The output should be identical to the entries that follow.

╭─ MATERIAL SUPPLIED

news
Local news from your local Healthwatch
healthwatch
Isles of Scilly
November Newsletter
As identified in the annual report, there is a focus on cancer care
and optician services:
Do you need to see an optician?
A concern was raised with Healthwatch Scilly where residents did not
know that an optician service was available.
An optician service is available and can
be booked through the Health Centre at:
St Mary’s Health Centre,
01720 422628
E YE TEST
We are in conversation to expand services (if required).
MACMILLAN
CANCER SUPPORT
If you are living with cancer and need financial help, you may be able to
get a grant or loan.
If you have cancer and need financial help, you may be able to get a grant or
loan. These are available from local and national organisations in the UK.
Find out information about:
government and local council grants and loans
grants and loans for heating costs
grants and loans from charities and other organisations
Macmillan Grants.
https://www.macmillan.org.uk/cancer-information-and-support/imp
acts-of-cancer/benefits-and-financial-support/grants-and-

╰─

### TASK OUTPUT
news
Local news from your local Healthwatch
healthwatch
Isles of Scilly
November Newsletter
As identified in the annual report, there is a focus on cancer care
and optician services:
Do you need to see an optician?
A concern was raised with Healthwatch Scilly where residents did not
know that an optician service was available.
An optician service is available and can
be booked through the Health Centre at:
St Mary’s Health Centre,
01720 422628
E YE TEST
We are in conversation to expand services (if required).
MACMILLAN
CANCER SUPPORT
If you are living with cancer and need financial help, you may be able to
get a grant or loan.
If you have cancer and need financial help, you may be able to get a grant or
loan. These are available from local and national organisations in the UK.
Find out information about:
government and local council grants and loans
grants and loans for heating costs
grants and loans from charities and other organisations
Macmillan Grants.
https://www.macmillan.org.uk/cancer-information-and-support/imp
acts-of-cancer/benefits-and-financial-support/grants-and-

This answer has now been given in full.